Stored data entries
== Segment start ==

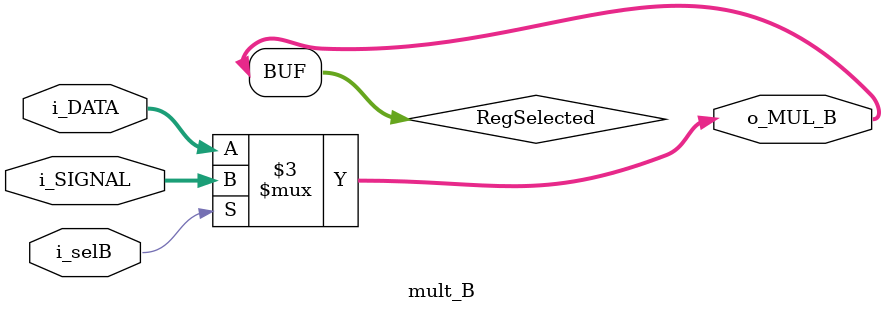
<source format=v>
`timescale 1ns / 1ps

module mult_B
#(
    parameter	N_BUS 	= 16
)
(
      //	ENTRADAS:
    input                       i_selB,
    input   signed  [N_BUS-1:0] i_DATA, i_SIGNAL,

  //	SALIDAS: 
    output  signed  [N_BUS-1:0] o_MUL_B
);

    reg     signed  [N_BUS-1:0] RegSelected;

    always @(*)
        begin
            if (i_selB) begin
                RegSelected = i_SIGNAL;
            end else begin
                RegSelected = i_DATA;
            end
        end

    assign o_MUL_B = RegSelected;   

endmodule

</source>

== Segment end ==

* [INSTRUCTION]:
Write out the lines above from the one containing "if (i_selB) begin" through the last, exactly as they are.

* [SOLUTION FOR THIS PROBLEM]:
            if (i_selB) begin
                RegSelected = i_SIGNAL;
            end else begin
                RegSelected = i_DATA;
            end
        end

    assign o_MUL_B = RegSelected;   

endmodule

</source>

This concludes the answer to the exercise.